I heavily caution against the feeling that "standard deviation is a simple way to essentially include percentiles." The usefulness of the standard deviation depends on the distributions that you are working with. Heavy tailed distributions appear a fair amount in practice, and the combo of summary statistics mentioned would not do well on those. Also, Madars' comment in this thread is a beautiful example of this: 4 completely different distributions, with identical mean and standard deviation (among other things). Histograms and percentiles, and if necessary their approximations, are more desirable for the above reasons.
I assume most of the distributions a marketing department would be dealing with are generally normal in which case stddev is a great way to analyze the data. This can be easily verified by just plotting said data and making sure the tails don't look weird.
I can't help but idly wonder what humans are doing when they are eyeballing the tails, to see if things look good. Like lets say we wanted to do the eyeball test but automatically. Would the best way be to use an image classifier on the plot? Is there something magic about the plot representation that would make it good even for computers to use?
One thing I like about this post is that it explains things in an accessible way before getting into a deep dive. Might be worth sharing with the marketing team as they'll "get" long tail in the context of web search, so the concept is fairly transferable to stuff that they would know about.
NB: Post author here.

Std deviation definitely helps a lot, still often not as good as percentiles, was actually thinking about adding some of that in the post but it was already getting so long. It's funny how things you think are simple sometimes take the most effort to explain, definitely found that on this one.

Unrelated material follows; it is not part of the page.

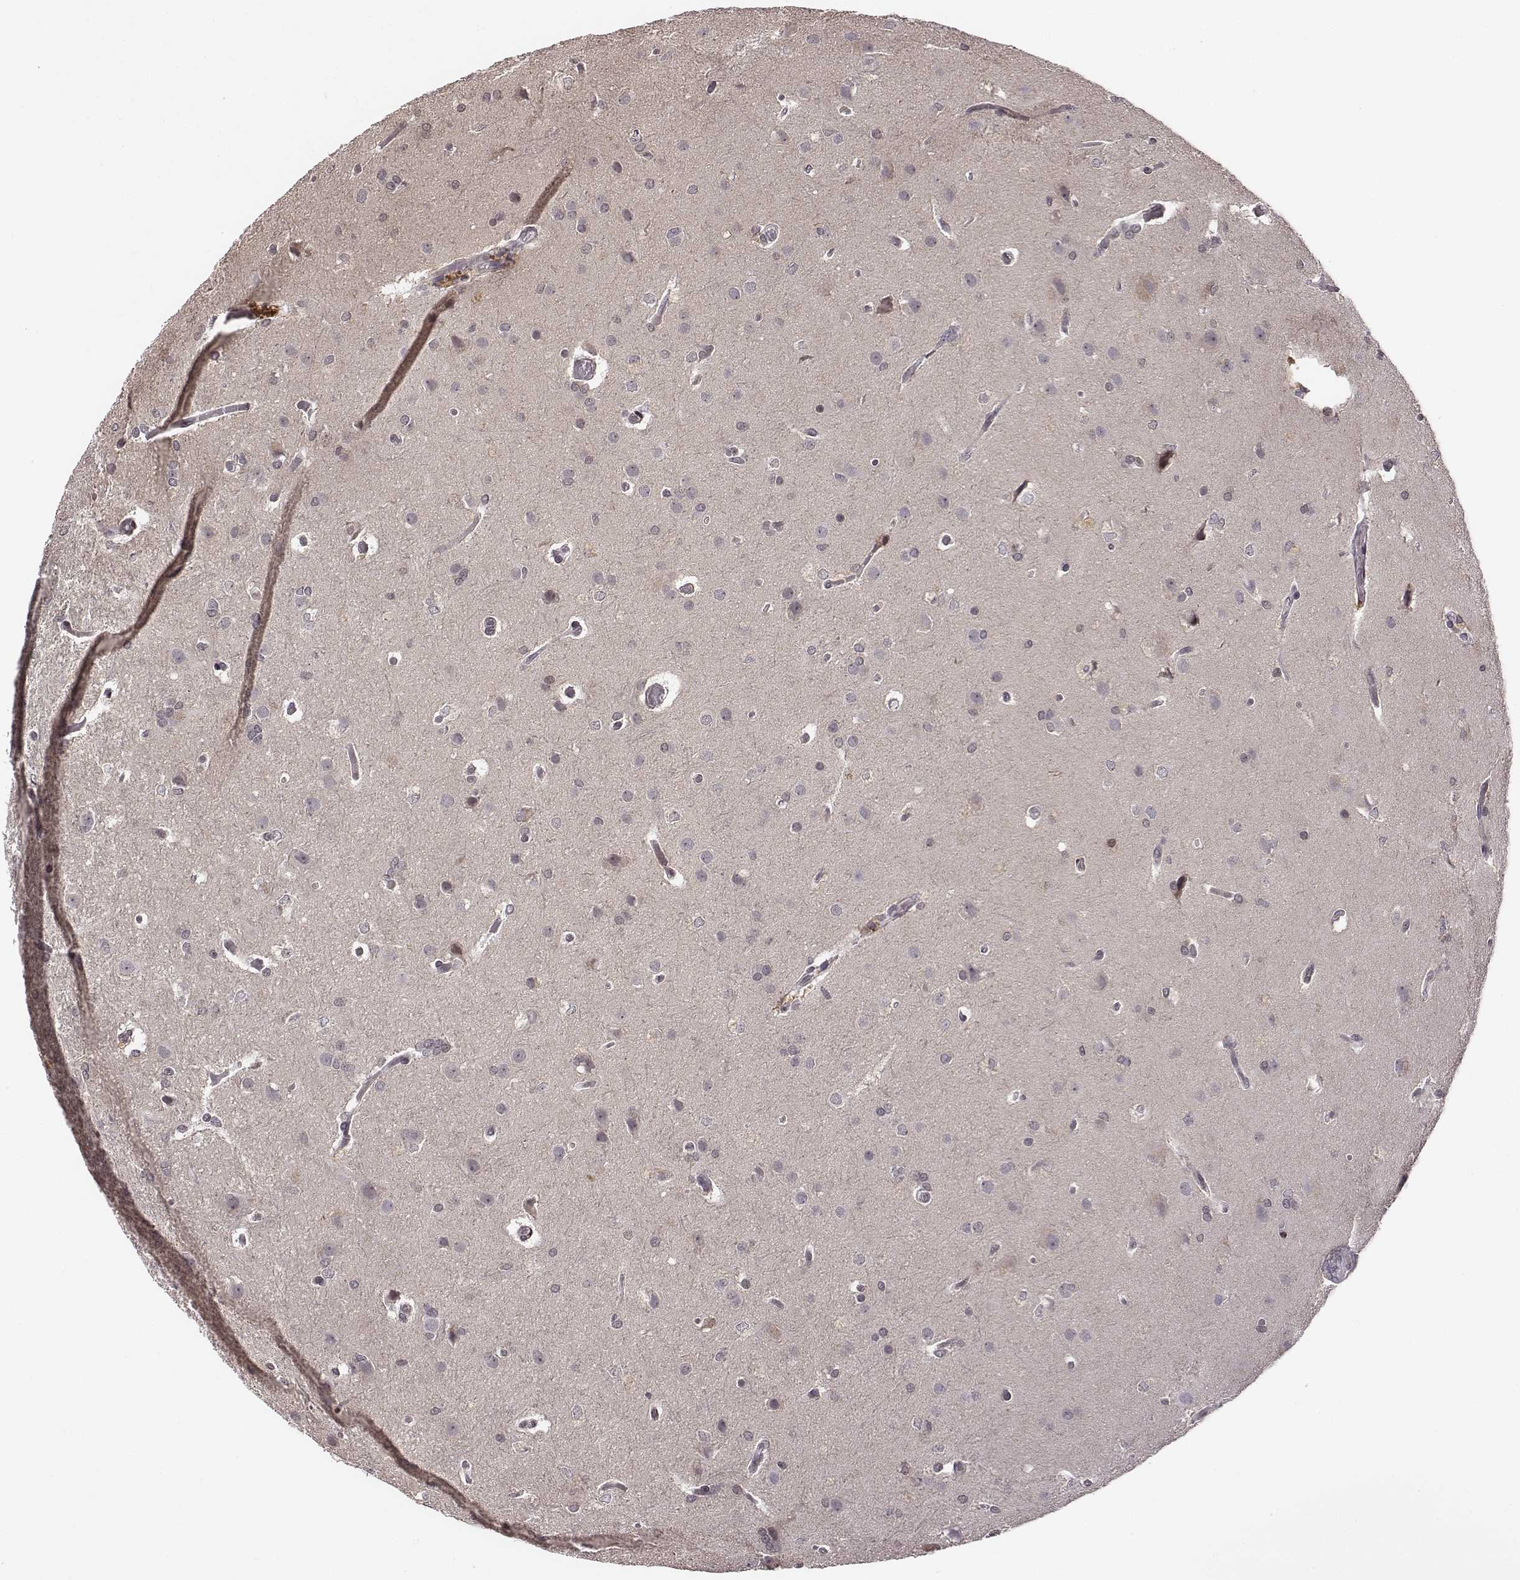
{"staining": {"intensity": "negative", "quantity": "none", "location": "none"}, "tissue": "glioma", "cell_type": "Tumor cells", "image_type": "cancer", "snomed": [{"axis": "morphology", "description": "Glioma, malignant, High grade"}, {"axis": "topography", "description": "Brain"}], "caption": "A high-resolution histopathology image shows IHC staining of malignant high-grade glioma, which exhibits no significant positivity in tumor cells. (DAB (3,3'-diaminobenzidine) IHC, high magnification).", "gene": "GRM4", "patient": {"sex": "male", "age": 68}}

Yeah -- std deviation has a similar problem to the mean in that it doesn't give you a full picture unless the distribution is close to normal / gaussian.
Pretty much why summary statistics often give the IQR, which gives some idea to the skew and shape of the distribution as well.

Unfortunately, BD and marketing just want a single number to show that the value is bigger and hate anything more complicated than a barchart.

NB: Post author here.

We've been meaning to add IQR as an accessor function for these, may have to go back and do it...the frequency trails [1] stuff from Brendan Gregg also goes into some of this and it's really cool as a visualization.

[1]: https://www.brendangregg.com/FrequencyTrails/mean.html

Barchart is basically your percentiles (just more of them) so why not show it? Bars and whiskers could be more complicated for them but still the same sort of data
Barcharts across categorical data :P

That is, the first bar is "Our Number" and the second bar is "Competitor's number."

Someone clearly gets it. Variability viz and spread detracts from that clear message.